# Factoring cubic equation

1. Jan 2, 2008

### bizkut

Factorising cubic equation

Anyone here know how to factor this equation?

1. The problem statement, all variables and given/known data

$$a^{3}c-a^{3}b+b^{3}a-b^{3}c+c^{3}b-c^{3}a$$

3. The attempt at a solution

I tried factoring by grouping but ended up getting nowhere.

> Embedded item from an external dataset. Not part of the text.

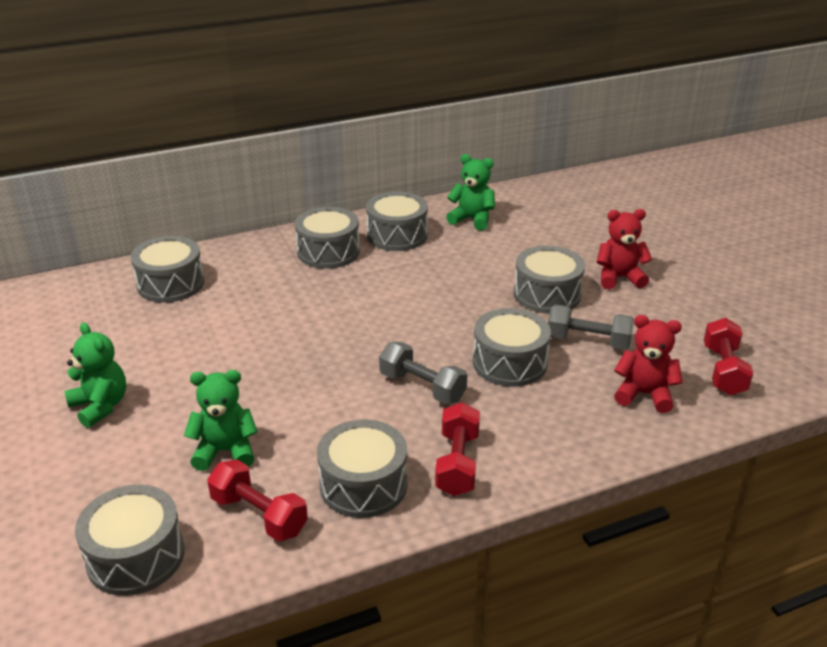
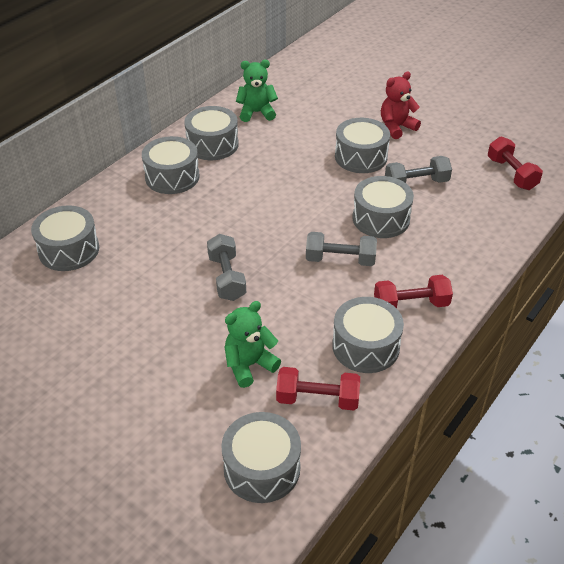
camera: 30 degrees left, 10 degrees up
green teddy bear [64,323,126,428] -> none
red dumbbell [435,402,480,496] -> red dumbbell turned 75 degrees counterclockwise [374,275,453,308]
red teddy bear [614,315,683,413] -> none
none -> grey dumbbell [207,234,246,301]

If anyone can factor this equation, please tell me step by step how you got it.

Last edited: Jan 2, 2008
2. Jan 3, 2008

### HallsofIvy

Staff Emeritus
Cubics are bad enough but this has 3 variables. This is not a complete factorization but I think the most simplified form is
$$(a^3c- ac^3)+ (b^3a- a^3b)+ (c^3b- b^3c)= ac(a^2- c^2)+ ab(b^2- a^2)+ bc(c^2- b^2)$$
$$= ac(a- c)(a+ c)+ ab(b- a)(b+ a)+ bd(c- b)(c+ b)$$

3. Jan 4, 2008

### bizkut

thanks, that will be ok.

but if you could figure how to get this form, please let me know.
$$(a+b+c)(b-c)(c-a)(a-b)$$

4. Jan 5, 2008

### Gib Z

Notice the symmetry in the variables. Then, without loss of generality, treat it as a polynomial in a, and collect coefficients.

5. Jan 5, 2008

### Feldoh

Yeah, I'd have to agree with Gib Z